By the way, kosher animals have special shoes — those shoes are a siman of klipas noiga (physical matter than can be elevated through our performance of a mitzva with it).
The animal needs a shoe to be connected to Earth (we need the connection to the physical world in which to do a mitzva), but the connection cannot be so complete that you get immersed in the world for the sake of itself and lost in it — you tamper the connection by splitting the shoe.
The animals that don’t have shoes are “ascetics” — they are like people the despise the physical world (like the Spies in the desert) not realizing that the physical world is where the Essence of G-d is, and the whole creation was for the sake out our descent into this world.

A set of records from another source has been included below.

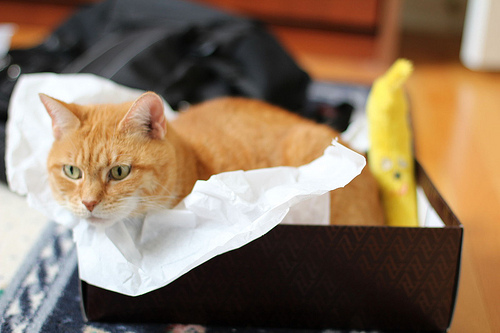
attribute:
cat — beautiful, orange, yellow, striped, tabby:
[40, 90, 390, 226]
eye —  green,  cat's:
[103, 162, 132, 180]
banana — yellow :
[348, 53, 428, 233]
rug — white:
[3, 213, 192, 331]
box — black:
[81, 145, 466, 324]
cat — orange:
[36, 81, 382, 233]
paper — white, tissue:
[2, 70, 368, 300]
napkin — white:
[176, 137, 368, 238]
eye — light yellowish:
[56, 159, 84, 184]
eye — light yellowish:
[103, 160, 132, 182]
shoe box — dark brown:
[69, 165, 461, 331]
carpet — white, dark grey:
[1, 180, 88, 328]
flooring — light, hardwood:
[415, 60, 498, 203]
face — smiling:
[371, 153, 416, 198]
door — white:
[451, 3, 496, 73]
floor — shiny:
[445, 79, 479, 179]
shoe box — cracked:
[410, 214, 473, 279]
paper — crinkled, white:
[89, 173, 315, 290]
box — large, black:
[76, 178, 467, 331]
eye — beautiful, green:
[103, 159, 134, 180]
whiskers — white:
[136, 104, 153, 128]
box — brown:
[73, 160, 466, 328]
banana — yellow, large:
[365, 56, 420, 227]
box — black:
[100, 194, 460, 305]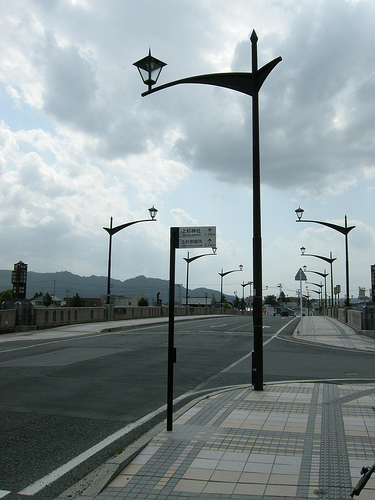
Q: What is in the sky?
A: Clouds.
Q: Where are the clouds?
A: In the sky.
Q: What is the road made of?
A: Asphalt.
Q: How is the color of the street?
A: The street is dark gray in color.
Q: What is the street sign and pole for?
A: The street sign and pole are to know location and direction.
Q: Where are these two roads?
A: Intersection of two roads.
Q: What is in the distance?
A: There are mountains in the distance.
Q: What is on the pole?
A: There is a sign on the pole.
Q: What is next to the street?
A: The sidewalk is next to the street.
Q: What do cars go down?
A: The cars go down the street.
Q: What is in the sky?
A: Clouds.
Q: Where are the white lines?
A: Street.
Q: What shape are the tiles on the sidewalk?
A: Square.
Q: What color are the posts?
A: Black.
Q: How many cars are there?
A: None.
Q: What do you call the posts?
A: Street lights.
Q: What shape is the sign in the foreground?
A: Rectangle.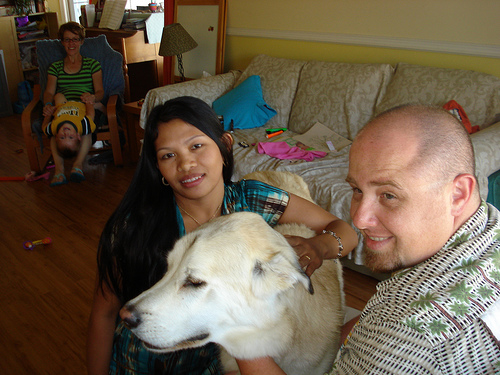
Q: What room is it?
A: It is a living room.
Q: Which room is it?
A: It is a living room.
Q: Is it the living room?
A: Yes, it is the living room.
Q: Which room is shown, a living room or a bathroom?
A: It is a living room.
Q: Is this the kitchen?
A: No, it is the living room.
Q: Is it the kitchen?
A: No, it is the living room.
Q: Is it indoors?
A: Yes, it is indoors.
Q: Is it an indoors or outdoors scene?
A: It is indoors.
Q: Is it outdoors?
A: No, it is indoors.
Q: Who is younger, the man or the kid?
A: The kid is younger than the man.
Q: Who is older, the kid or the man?
A: The man is older than the kid.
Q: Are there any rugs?
A: No, there are no rugs.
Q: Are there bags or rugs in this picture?
A: No, there are no rugs or bags.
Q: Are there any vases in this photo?
A: No, there are no vases.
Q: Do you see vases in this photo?
A: No, there are no vases.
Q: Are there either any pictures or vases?
A: No, there are no vases or pictures.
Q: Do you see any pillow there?
A: Yes, there is a pillow.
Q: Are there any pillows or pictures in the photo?
A: Yes, there is a pillow.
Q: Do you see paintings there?
A: No, there are no paintings.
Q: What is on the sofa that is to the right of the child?
A: The pillow is on the sofa.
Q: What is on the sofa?
A: The pillow is on the sofa.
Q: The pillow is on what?
A: The pillow is on the sofa.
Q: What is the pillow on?
A: The pillow is on the sofa.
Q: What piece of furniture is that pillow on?
A: The pillow is on the sofa.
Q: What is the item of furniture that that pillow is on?
A: The piece of furniture is a sofa.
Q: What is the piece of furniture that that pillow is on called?
A: The piece of furniture is a sofa.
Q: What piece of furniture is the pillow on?
A: The pillow is on the sofa.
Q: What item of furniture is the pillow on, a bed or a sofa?
A: The pillow is on a sofa.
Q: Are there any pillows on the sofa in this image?
A: Yes, there is a pillow on the sofa.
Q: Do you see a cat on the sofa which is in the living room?
A: No, there is a pillow on the sofa.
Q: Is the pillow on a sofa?
A: Yes, the pillow is on a sofa.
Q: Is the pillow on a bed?
A: No, the pillow is on a sofa.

The animals that have unbroken shoes are like people that think only about the world (even when they are religious, they treat G-d and Torah as ITM machines that give goodies for the physical world if you push the right buttons). Those people don’t realize that the physical world was created only for the purpose of a Jew connecting it with G-d’s Essence.
So, we have to find the balance by realizing the true purpose of us being in here.
Thanks for this this eloquent synopsis of Yom Kippur as a spiritual phenomenon, which not only describes its essentiality but actually tranmits it. Having read Rabbi Taub's posting, may we all truly experience the light of Yom Kippur this year. Best wishes for a gemar chasimah tovah.
Since cloth/rubber sneakers and artificial "leather" shoes share many functional characteristics with leather shoes, is this article really an argument for going without any footgear?
It should be noted that the author is a shliach of the Lubavitcher Rebbe, whose many sichos and maamorim were the source for this inspirational essay.